WHAT IS BEING ASKED: From the entries below, return exactly the lines beginning at the one that contains "(end 107.0175 92.2325)" and ending at the one that contains "(start 109.5 96.5)", both of them included, and only those lines.
[[ RECORD SET open ]]
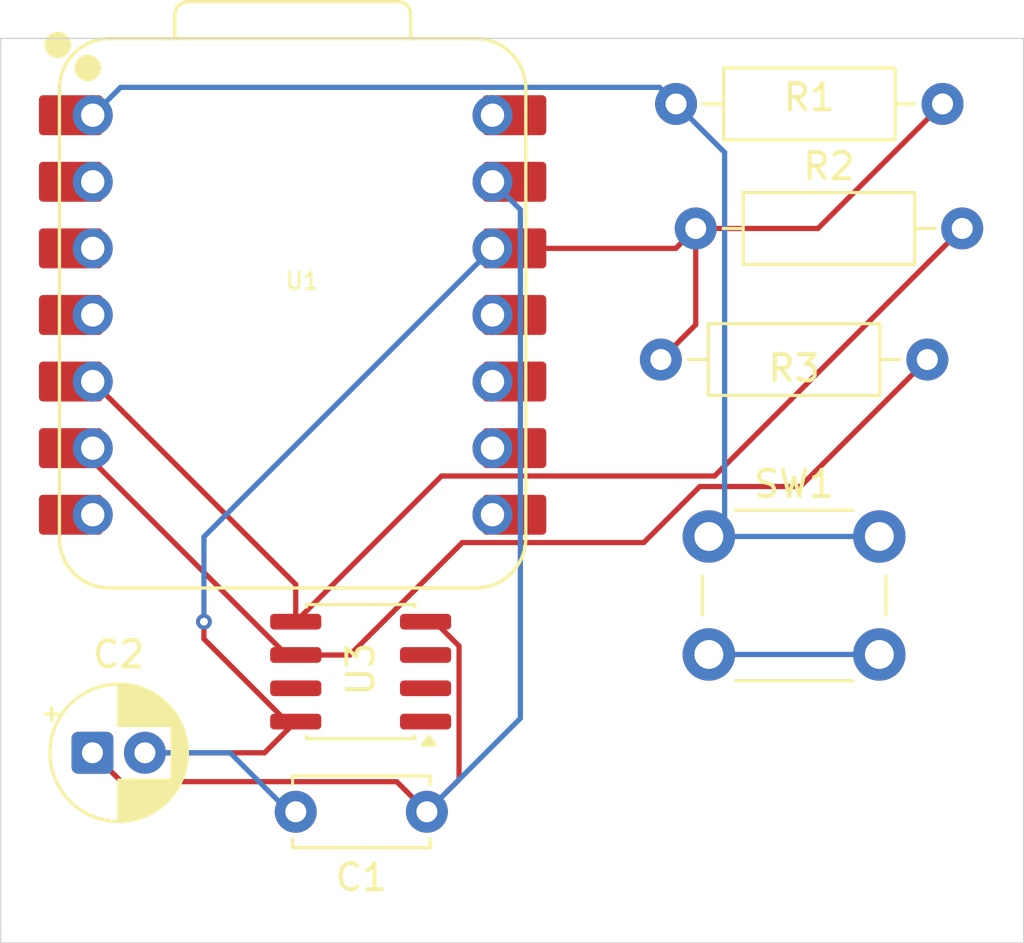
<source format=kicad_pcb>
(kicad_pcb
	(version 20241229)
	(generator "pcbnew")
	(generator_version "9.0")
	(general
		(thickness 1.6)
		(legacy_teardrops no)
	)
	(paper "A4")
	(layers
		(0 "F.Cu" signal)
		(2 "B.Cu" signal)
		(9 "F.Adhes" user "F.Adhesive")
		(11 "B.Adhes" user "B.Adhesive")
		(13 "F.Paste" user)
		(15 "B.Paste" user)
		(5 "F.SilkS" user "F.Silkscreen")
		(7 "B.SilkS" user "B.Silkscreen")
		(1 "F.Mask" user)
		(3 "B.Mask" user)
		(17 "Dwgs.User" user "User.Drawings")
		(19 "Cmts.User" user "User.Comments")
		(21 "Eco1.User" user "User.Eco1")
		(23 "Eco2.User" user "User.Eco2")
		(25 "Edge.Cuts" user)
		(27 "Margin" user)
		(31 "F.CrtYd" user "F.Courtyard")
		(29 "B.CrtYd" user "B.Courtyard")
		(35 "F.Fab" user)
		(33 "B.Fab" user)
		(39 "User.1" user)
		(41 "User.2" user)
		(43 "User.3" user)
		(45 "User.4" user)
	)
	(setup
		(pad_to_mask_clearance 0)
		(allow_soldermask_bridges_in_footprints no)
		(tenting front back)
		(pcbplotparams
			(layerselection 0x00000000_00000000_55555555_5755f5ff)
			(plot_on_all_layers_selection 0x00000000_00000000_00000000_00000000)
			(disableapertmacros no)
			(usegerberextensions no)
			(usegerberattributes yes)
			(usegerberadvancedattributes yes)
			(creategerberjobfile yes)
			(dashed_line_dash_ratio 12.000000)
			(dashed_line_gap_ratio 3.000000)
			(svgprecision 4)
			(plotframeref no)
			(mode 1)
			(useauxorigin no)
			(hpglpennumber 1)
			(hpglpenspeed 20)
			(hpglpendiameter 15.000000)
			(pdf_front_fp_property_popups yes)
			(pdf_back_fp_property_popups yes)
			(pdf_metadata yes)
			(pdf_single_document no)
			(dxfpolygonmode yes)
			(dxfimperialunits yes)
			(dxfusepcbnewfont yes)
			(psnegative no)
			(psa4output no)
			(plot_black_and_white yes)
			(sketchpadsonfab no)
			(plotpadnumbers no)
			(hidednponfab no)
			(sketchdnponfab yes)
			(crossoutdnponfab yes)
			(subtractmaskfromsilk no)
			(outputformat 1)
			(mirror no)
			(drillshape 1)
			(scaleselection 1)
			(outputdirectory "")
		)
	)
	(net 0 "")
	(net 1 "Net-(SW1-A)")
	(net 2 "Net-(U1-3V3)")
	(net 3 "Net-(U1-GPIO26{slash}ADC0{slash}A0)")
	(net 4 "Net-(U1-GPIO6{slash}SDA)")
	(net 5 "Net-(U1-GPIO7{slash}SCL)")
	(net 6 "unconnected-(SW1-Pad2)")
	(net 7 "unconnected-(U1-GPIO27{slash}ADC1{slash}A1-Pad2)")
	(net 8 "unconnected-(U1-GPIO29{slash}ADC3{slash}A3-Pad4)")
	(net 9 "unconnected-(U1-GPIO28{slash}ADC2{slash}A2-Pad3)")
	(net 10 "unconnected-(U1-VBUS-Pad14)")
	(net 11 "unconnected-(U1-GPIO0{slash}TX-Pad7)")
	(net 12 "unconnected-(U1-GPIO3{slash}MOSI-Pad11)")
	(net 13 "unconnected-(U1-GPIO2{slash}SCK-Pad9)")
	(net 14 "unconnected-(U1-GPIO1{slash}RX-Pad8)")
	(net 15 "unconnected-(U1-GPIO4{slash}MISO-Pad10)")
	(net 16 "unconnected-(U3-NC-Pad2)")
	(net 17 "unconnected-(U3-NC-Pad1)")
	(net 18 "unconnected-(U3-NC-Pad7)")
	(net 19 "unconnected-(U3-NC-Pad3)")
	(footprint "opl:XIAO-RP2040-DIP" (layer "F.Cu") (at 93.631 83.5495))
	(footprint "Capacitor_THT:C_Disc_D5.0mm_W2.5mm_P5.00mm" (layer "F.Cu") (at 98.75 102.5 180))
	(footprint "Button_Switch_THT:SW_PUSH_6mm" (layer "F.Cu") (at 109.5 92))
	(footprint "Capacitor_THT:CP_Radial_D5.0mm_P2.00mm" (layer "F.Cu") (at 86 100.25))
	(footprint "Resistor_THT:R_Axial_DIN0207_L6.3mm_D2.5mm_P10.16mm_Horizontal" (layer "F.Cu") (at 108.25 75.5))
	(footprint "Resistor_THT:R_Axial_DIN0207_L6.3mm_D2.5mm_P10.16mm_Horizontal" (layer "F.Cu") (at 109 80.25))
	(footprint "Package_SO:SOIC-8_3.9x4.9mm_P1.27mm" (layer "F.Cu") (at 96.225 97.155 180))
	(footprint "Resistor_THT:R_Axial_DIN0207_L6.3mm_D2.5mm_P10.16mm_Horizontal" (layer "F.Cu") (at 107.67 85.25))
	(gr_rect
		(start 82.5 73)
		(end 121.5 107.5)
		(stroke
			(width 0.05)
			(type default)
		)
		(fill no)
		(layer "Edge.Cuts")
		(uuid "42506f08-14b9-4c98-aa31-dfb68e724f25")
	)
	(segment
		(start 87.101 101.351)
		(end 86 100.25)
		(width 0.2)
		(layer "F.Cu")
		(net 1)
		(uuid "3b351ee6-3664-497c-aa50-0555bf42a5d7")
	)
	(segment
		(start 99.976 101.274)
		(end 99.976 96.179032)
		(width 0.2)
		(layer "F.Cu")
		(net 1)
		(uuid "7da86f41-646f-46a7-a73a-fbec5675b8db")
	)
	(segment
		(start 99.046968 95.25)
		(end 98.7 95.25)
		(width 0.2)
		(layer "F.Cu")
		(net 1)
		(uuid "804a7f6c-62ba-4424-bd44-3962e7a205b6")
	)
	(segment
		(start 97.601 101.351)
		(end 87.101 101.351)
		(width 0.2)
		(layer "F.Cu")
		(net 1)
		(uuid "a3e1cb17-3dfb-476e-a847-ede1499f0c6b")
	)
	(segment
		(start 98.75 102.5)
		(end 99.976 101.274)
		(width 0.2)
		(layer "F.Cu")
		(net 1)
		(uuid "c338ebc2-89a5-4d31-b1a5-fb9bb24bb520")
	)
	(segment
		(start 99.976 96.179032)
		(end 99.046968 95.25)
		(width 0.2)
		(layer "F.Cu")
		(net 1)
		(uuid "c6ab93e3-d53c-46f2-a486-6105ea3f49ba")
	)
	(segment
		(start 98.75 102.5)
		(end 97.601 101.351)
		(width 0.2)
		(layer "F.Cu")
		(net 1)
		(uuid "d9c12b32-ef78-4d1d-9bef-7141c8f1a07b")
	)
	(segment
		(start 98.75 102.5)
		(end 102.314 98.936)
		(width 0.2)
		(layer "B.Cu")
		(net 1)
		(uuid "069cf2d5-b7ff-495c-a5e5-b181b55d8ffe")
	)
	(segment
		(start 102.314 98.936)
		(end 102.314 79.5325)
		(width 0.2)
		(layer "B.Cu")
		(net 1)
		(uuid "640a7b69-634a-4428-9983-cacfbd47399d")
	)
	(segment
		(start 102.314 79.5325)
		(end 101.251 78.4695)
		(width 0.2)
		(layer "B.Cu")
		(net 1)
		(uuid "74676f00-b26a-4df8-aa45-45f9eb9a065f")
	)
	(segment
		(start 101.251 81.0095)
		(end 108.2405 81.0095)
		(width 0.2)
		(layer "F.Cu")
		(net 2)
		(uuid "095ba988-2db1-418c-b13e-50869aa9e863")
	)
	(segment
		(start 92.56 100.25)
		(end 93.75 99.06)
		(width 0.2)
		(layer "F.Cu")
		(net 2)
		(uuid "1b0203ab-cab0-481d-acf9-c798fd54a312")
	)
	(segment
		(start 93.75 99.06)
		(end 93.403032 99.06)
		(width 0.2)
		(layer "F.Cu")
		(net 2)
		(uuid "27df5932-3437-4a5d-85be-06a7a60afde0")
	)
	(segment
		(start 90.25 95.906968)
		(end 90.25 95.25)
		(width 0.2)
		(layer "F.Cu")
		(net 2)
		(uuid "754ab907-c2ae-40f2-8a5e-0350c83cb1d2")
	)
	(segment
		(start 113.66 80.25)
		(end 118.41 75.5)
		(width 0.2)
		(layer "F.Cu")
		(net 2)
		(uuid "76270efe-d27d-4ec5-85f8-0f11ca4d3439")
	)
	(segment
		(start 108.2405 81.0095)
		(end 109 80.25)
		(width 0.2)
		(layer "F.Cu")
		(net 2)
		(uuid "766f1b9c-1653-4f3e-86be-b6ad66e06d66")
	)
	(segment
		(start 109 80.25)
		(end 109 83.92)
		(width 0.2)
		(layer "F.Cu")
		(net 2)
		(uuid "94f0f435-8381-4a91-a5f2-2f98af92e5ee")
	)
	(segment
		(start 109 83.92)
		(end 107.67 85.25)
		(width 0.2)
		(layer "F.Cu")
		(net 2)
		(uuid "af7a05dc-a4fc-4124-8ebc-8b84688838c1")
	)
	(segment
		(start 88 100.25)
		(end 92.56 100.25)
		(width 0.2)
		(layer "F.Cu")
		(net 2)
		(uuid "c14f167e-a95c-4392-bc34-482866515e87")
	)
	(segment
		(start 109 80.25)
		(end 113.66 80.25)
		(width 0.2)
		(layer "F.Cu")
		(net 2)
		(uuid "c7c8484b-4056-46c0-92fb-f31aa6732b15")
	)
	(segment
		(start 93.403032 99.06)
		(end 90.25 95.906968)
		(width 0.2)
		(layer "F.Cu")
		(net 2)
		(uuid "f00e3cfb-9361-4415-bbb3-d8f081ff30d4")
	)
	(via
		(at 90.25 95.25)
		(size 0.6)
		(drill 0.3)
		(layers "F.Cu" "B.Cu")
		(net 2)
		(uuid "6e144c55-6f41-40d4-b364-8791f9723558")
	)
	(segment
		(start 93.75 102.5)
		(end 93.5 102.5)
		(width 0.2)
		(layer "B.Cu")
		(net 2)
		(uuid "543bae38-874b-461c-8507-7f53c982e1f0")
	)
	(segment
		(start 93.5 102.5)
		(end 91.25 100.25)
		(width 0.2)
		(layer "B.Cu")
		(net 2)
		(uuid "78fc636d-0d89-4aae-a503-c27c4958c1d5")
	)
	(segment
		(start 90.25 92.0105)
		(end 101.251 81.0095)
		(width 0.2)
		(layer "B.Cu")
		(net 2)
		(uuid "ae0700ed-5b72-492b-ac78-8df47c69a39e")
	)
	(segment
		(start 91.25 100.25)
		(end 88 100.25)
		(width 0.2)
		(layer "B.Cu")
		(net 2)
		(uuid "e3cdfafd-9923-42d3-abba-db1e914ef7cc")
	)
	(segment
		(start 90.25 95.25)
		(end 90.25 92.0105)
		(width 0.2)
		(layer "B.Cu")
		(net 2)
		(uuid "f2ad2426-8337-4b40-a052-3ed3fa0cfd80")
	)
	(segment
		(start 87.074 74.8665)
		(end 107.6165 74.8665)
		(width 0.2)
		(layer "B.Cu")
		(net 3)
		(uuid "063e1ca3-08b0-4fab-8657-925c8dcedf02")
	)
	(segment
		(start 108.25 75.5)
		(end 110.101 77.351)
		(width 0.2)
		(layer "B.Cu")
		(net 3)
		(uuid "09f4a696-5cdb-4fef-b680-71df76b8d42f")
	)
	(segment
		(start 86.011 75.9295)
		(end 87.074 74.8665)
		(width 0.2)
		(layer "B.Cu")
		(net 3)
		(uuid "18a62e92-cd6a-43e4-9bf1-8b15f92c1a2a")
	)
	(segment
		(start 110.101 77.351)
		(end 110.101 91.399)
		(width 0.2)
		(layer "B.Cu")
		(net 3)
		(uuid "22164fc0-cf18-4acb-b795-84d5c46c0dcd")
	)
	(segment
		(start 110.101 91.399)
		(end 109.5 92)
		(width 0.2)
		(layer "B.Cu")
		(net 3)
		(uuid "423d6930-c238-4036-9a1d-457583abcc2f")
	)
	(segment
		(start 107.6165 74.8665)
		(end 108.25 75.5)
		(width 0.2)
		(layer "B.Cu")
		(net 3)
		(uuid "ba35b542-89bc-4f17-9c3f-ab68793804f4")
	)
	(segment
		(start 116 92)
		(end 109.5 92)
		(width 0.2)
		(layer "B.Cu")
		(net 3)
		(uuid "d741abec-7d7e-420a-bb2e-5813542ef448")
	)
	(segment
		(start 109.7175 89.6925)
		(end 119.16 80.25)
		(width 0.2)
		(layer "F.Cu")
		(net 4)
		(uuid "9c7ca765-7bab-443e-bff1-824614dd64a0")
	)
	(segment
		(start 99.3075 89.6925)
		(end 109.7175 89.6925)
		(width 0.2)
		(layer "F.Cu")
		(net 4)
		(uuid "af3a526b-21f3-469e-9e5c-3b1710cd385c")
	)
	(segment
		(start 93.75 95.25)
		(end 99.3075 89.6925)
		(width 0.2)
		(layer "F.Cu")
		(net 4)
		(uuid "af5932d6-e085-45d3-91cd-6da310a09fba")
	)
	(segment
		(start 86.011 86.0895)
		(end 93.75 93.8285)
		(width 0.2)
		(layer "F.Cu")
		(net 4)
		(uuid "edcea8fb-4778-4d5d-a65c-60ee2e5af554")
	)
	(segment
		(start 93.75 93.8285)
		(end 93.75 95.25)
		(width 0.2)
		(layer "F.Cu")
		(net 4)
		(uuid "fd1cdc7d-ca9d-438b-b733-cbd5b0b8de5e")
	)
	(segment
		(start 112.9865 90.0935)
		(end 117.83 85.25)
		(width 0.2)
		(layer "F.Cu")
		(net 5)
		(uuid "016872b4-e87e-434a-8820-c25d9450487b")
	)
	(segment
		(start 86.011 89.127968)
		(end 93.403032 96.52)
		(width 0.2)
		(layer "F.Cu")
		(net 5)
		(uuid "283908f0-5625-4e79-ab7e-1e672e8683be")
	)
	(segment
		(start 86.011 88.6295)
		(end 86.011 89.127968)
		(width 0.2)
		(layer "F.Cu")
		(net 5)
		(uuid "3191d984-bea2-4a3a-b292-881eaa267d94")
	)
	(segment
		(start 109.1565 90.0935)
		(end 112.9865 90.0935)
		(width 0.2)
		(layer "F.Cu")
		(net 5)
		(uuid "35e532ae-c313-4671-b773-16fcf6aa9b5a")
	)
	(segment
		(start 95.813032 96.52)
		(end 100.100532 92.2325)
		(width 0.2)
		(layer "F.Cu")
		(net 5)
		(uuid "620e74f3-771d-4e95-83fa-a35c4c4c9c19")
	)
	(segment
		(start 93.75 96.52)
		(end 95.813032 96.52)
		(width 0.2)
		(layer "F.Cu")
		(net 5)
		(uuid "8d10ebac-7212-4b82-82ae-01e478d9f1de")
	)
	(segment
		(start 107.0175 92.2325)
		(end 109.1565 90.0935)
		(width 0.2)
		(layer "F.Cu")
		(net 5)
		(uuid "92dfcc48-9b9f-4a88-97e6-20cf47b61391")
	)
	(segment
		(start 100.100532 92.2325)
		(end 107.0175 92.2325)
		(width 0.2)
		(layer "F.Cu")
		(net 5)
		(uuid "bc99e64d-0569-4553-82e9-6cf9dbd184cc")
	)
	(segment
		(start 93.403032 96.52)
		(end 93.75 96.52)
		(width 0.2)
		(layer "F.Cu")
		(net 5)
		(uuid "bde087ac-b07c-4fd5-ab6d-00660dc8e7f4")
	)
	(segment
		(start 109.5 96.5)
		(end 116 96.5)
		(width 0.2)
		(layer "B.Cu")
		(net 6)
		(uuid "e7dff0ba-e040-4b0a-8c58-ccd8e6b77995")
	)
	(embedded_fonts no)
)

</source>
[[ RECORD SET closed ]]
YOUR SOLUTION:
		(end 107.0175 92.2325)
		(width 0.2)
		(layer "F.Cu")
		(net 5)
		(uuid "bc99e64d-0569-4553-82e9-6cf9dbd184cc")
	)
	(segment
		(start 93.403032 96.52)
		(end 93.75 96.52)
		(width 0.2)
		(layer "F.Cu")
		(net 5)
		(uuid "bde087ac-b07c-4fd5-ab6d-00660dc8e7f4")
	)
	(segment
		(start 109.5 96.5)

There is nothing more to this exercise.